--- Tasks for this exercise ---
1 > Decide whether each statement below agrees with the journal prompts page, and answer yes or no for each, quoting the words of the page that decide it. (a) Journal #55 asks for the response to be written as a poem. (b) The Dickinson poem calls being somebody delightful. (c) Journal #54 asks for three songs connected to Catcher in the Rye.
2 > Carry on the poetry journal page from its final line onward.

--- Extract provided ---

61:  If you were to re-title The Cather in the Rye what would you name it and why?

62:  Describe a smell that reminds you of childhood.  Explain why.

Tuesday, March 9, 2010

Journal #56 -- Who are you?

Read the poems. Explain the message in each. What do they have in common? How are they different? Write your own version of one of these poems, attempting to answer the question:  Who are you?




But someday


But someday, somebody'll


stand up and talk about me


and write about me


black and beautiful


and sing about me


and put on plays about me!


I reckon it'll be


me myself!


Yes, it'll be me.


-Langston Hughes





I'm Nobody


I'm nobody! Who are you?


Are you nobody, too?


Then there's a pair of us - don't tell!


They'd banish us, you know.






How dreary to be somebody!


How public like a frog


To tell your name the livelong day


To an admiring bog!


-Emily Dickinson

Friday, March 5, 2010

Journal #54 and #55 -- -- March 4 and 5

Journal #54 -- Identify three songs that you feel apply to Catcher in the Rye. Quote the lyrics in the song that apply and explain why it connects (in more than three sentences for each song).


Journal #55:  You are on a small rowboat in the middle of a storm.  Your oars have fallen overboard and because of the rain and the wind, you cannot see them or retrieve them.  The only person with you is an eight year old child, a sibling, relative or child of a friend.  There is only one life jacket.  Who gets it and why?  Write your response in poetry form.  :)

Tuesday, March 2, 2010

Journal entry #53 - March 2, 2010

Journal #53: Personification is a valuable tool because being humans, we have a tendency to relate to body language and emotion that mimics our own actions. When using personification, be fully aware of how the imagery affects the tone of the poem. If you are trying to convey a dark feeling, you wouldn't uses images like "The butterflies danced in a circle of wind," but you could use the butterflies and say, “The butterflies kept vigilance of the garden, and they sliced the wind with their wings."


For the following words, use personification to describe the objects.

The ocean

A car

The wind

An unfinished poem

A roach

The curtains

Example for the above: The ocean sways his hips to the monotonous hum of the steady wind.

Friday, February 26, 2010

Journal for Friday 2/26-March 1

Journal #52 – Read the two poems. Paraphrase the message in each. Which is more powerful? Explain why and use specific examples from the text.



My Dead Wife
My tears swell as I think of her beauty,

Everything reminds me of her,

Tears fall from my eyes when

Thinking of her soft skin and eyes azure.

Her belongings taunt me,

They fill me with despair,

She was in my arms,

Now she is as solid as this frigid air.


Poem #2

The Piercing Chill I feel

The piercing chill I feel:

my dead wife's comb, in our bedroom,

under my heel...

---Translated by Harold G. Henderson.

Wednesday, February 24, 2010

Two poetry journals, #50 and #51, due February 23 and 24.

Journal #50


Mending Wall by Robert Frost

Something there is that doesn't love a wall,
That sends the frozen-ground-swell under it
And spills the upper boulders in the sun,
And makes gaps even two can pass abreast.
The work of hunters is another thing:
I have come after them and make repair
Where they have left not one stone on a stone,
But they would have the rabbit out of hiding
To please the yelping dogs. The gaps I mean,
No one has seen them made or heard them made,
But at spring mending-time we find them there.

Stored entries:
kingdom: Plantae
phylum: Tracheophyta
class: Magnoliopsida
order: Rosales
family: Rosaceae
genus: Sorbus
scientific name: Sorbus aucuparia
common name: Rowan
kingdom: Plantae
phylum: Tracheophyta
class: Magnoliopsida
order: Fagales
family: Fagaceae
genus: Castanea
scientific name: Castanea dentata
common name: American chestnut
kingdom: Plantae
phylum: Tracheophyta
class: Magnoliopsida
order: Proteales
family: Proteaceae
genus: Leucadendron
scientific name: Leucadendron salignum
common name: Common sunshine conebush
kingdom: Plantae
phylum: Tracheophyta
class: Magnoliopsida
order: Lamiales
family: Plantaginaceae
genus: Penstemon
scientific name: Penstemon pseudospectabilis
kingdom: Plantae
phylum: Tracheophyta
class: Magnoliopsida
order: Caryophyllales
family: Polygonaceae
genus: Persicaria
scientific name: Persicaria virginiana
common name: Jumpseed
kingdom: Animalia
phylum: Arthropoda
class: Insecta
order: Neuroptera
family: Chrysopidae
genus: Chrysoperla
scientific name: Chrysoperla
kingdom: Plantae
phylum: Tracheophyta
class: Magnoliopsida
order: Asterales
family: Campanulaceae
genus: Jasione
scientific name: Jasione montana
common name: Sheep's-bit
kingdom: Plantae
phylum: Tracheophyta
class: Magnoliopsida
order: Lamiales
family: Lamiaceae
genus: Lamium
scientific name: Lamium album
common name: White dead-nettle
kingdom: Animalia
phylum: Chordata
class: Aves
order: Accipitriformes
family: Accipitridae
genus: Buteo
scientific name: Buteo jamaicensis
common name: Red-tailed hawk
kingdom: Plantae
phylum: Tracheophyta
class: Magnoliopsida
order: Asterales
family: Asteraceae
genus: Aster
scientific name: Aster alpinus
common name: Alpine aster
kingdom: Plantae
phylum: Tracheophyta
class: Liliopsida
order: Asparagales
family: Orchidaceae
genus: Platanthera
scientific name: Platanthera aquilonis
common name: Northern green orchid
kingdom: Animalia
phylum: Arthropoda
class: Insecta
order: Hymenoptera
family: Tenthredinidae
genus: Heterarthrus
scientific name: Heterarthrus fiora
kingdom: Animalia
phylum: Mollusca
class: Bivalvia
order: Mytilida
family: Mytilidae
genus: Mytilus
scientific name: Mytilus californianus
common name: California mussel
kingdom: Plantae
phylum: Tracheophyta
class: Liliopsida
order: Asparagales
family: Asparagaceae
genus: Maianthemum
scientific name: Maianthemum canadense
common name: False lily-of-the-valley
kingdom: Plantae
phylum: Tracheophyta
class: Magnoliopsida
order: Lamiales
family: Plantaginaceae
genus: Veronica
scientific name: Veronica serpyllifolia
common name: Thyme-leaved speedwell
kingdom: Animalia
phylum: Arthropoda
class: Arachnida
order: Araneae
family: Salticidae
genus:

--- Expected outputs ---
1 >
(a) Yes: "Write your response in poetry form."
(b) No: "How dreary to be somebody!"
(c) Yes: "Identify three songs that you feel apply to Catcher in the Rye."

2 >
I let my neighbor know beyond the hill;
And on a day we meet to walk the line
And set the wall between us once again.
We keep the wall between us as we go.
To each the boulders that have fallen to each.
And some are loaves and some are so nearly balls
We have to use a spell to make them balance:
"Stay where you are until our backs are turned!”
We wear our fingers rough with handling them.
Oh, just another kind of outdoor game,
One on a side. It comes to little more:
There where it is we do not need the wall:
He is all pine and I am apple orchard.
My apple trees will never get across
And eat the cones under his pines, I tell him.
He only says, “Good fences make good neighbors.”
Spring is the mischief in me, and I wonder
If I could put a notion in his head:
“Why do they make good neighbors? Isn't it
Where there are cows? But here there are no cows.
Before I built a wall I'd ask to know
What I was walling in or walling out,
nd to whom I was like to give offense.
Something there is that doesn't love a wall
That wants it down.” I could say “Elves” to him,
But it's not elves exactly, and I'd rather
He said it for himself. I see him there,
Bringing a stone grasped firmly by the top
In each hand, like an old-stone savage armed.
e moves in darkness as it seems to me,
Not of woods only and the shade of trees.
He will not go behind his father's saying
And he likes having thought of it so well
He says again, “Good fences make good neighbors.”

Notes:

The wall that the poet refers to is made of rocks. Every year, moisture gets between the cracks and gradually as it freezes and thaws, expands and contracts, the wall falls down. The subject of his poem is the annual mending of the stone wall.


In your journal:

1. Why does the narrator think that “we do not need the wall”?
2. Why would the narrator mend the wall if he does not like it?
3. The neighbor argues that "good fences make good neighbors." What do you think he means by this?
4. “Something there is that doesn’t love a wall.” Who and/or what are those something(s)?
5. . What simile does the speaker use near the end of the poem to describe his neighbor? What does this tell you about the speaker’s attitude toward him?
6. What do you think the wall symbolizes?
7. What is the author’s tone? What is the mood of this poem?
8. Explain the title.

JOURNAL # 51:


Haiku is a type of Japanese poetry that has seventeen syllables and just three lines. It is a short poem that captures a moment in nature. Often the last line contains a ‘surprise’ or interesting thought. Line 1 has 5 syllables, Line 2 has 7 syllables and Line 3 has 5 syllables.
Examples:

A bitter morning

Sparrows sitting together


Without any necks.



How beautifully


That kite soars up to the sky


From the small boy's hand.


Write at least one haiku poem about something you see in nature.

Monday, February 22, 2010

You're the doctor...

Have you ever known anyone like Holden?  Pretend you have agreed to become his counselor.  He's begun telling you this story of his escape from Pencey and his days in Manhattan.  What do you think is his biggest problem?  Is he healthy?  What strengths does he have?

Friday, February 12, 2010

Here are the third quarter's journal entries you should have done through February 12.

#40. The worst date ever...
#41.  The best date ever...
#42:  What three things do you do tghat may 'signal' to your firneds that you are not like everyone else?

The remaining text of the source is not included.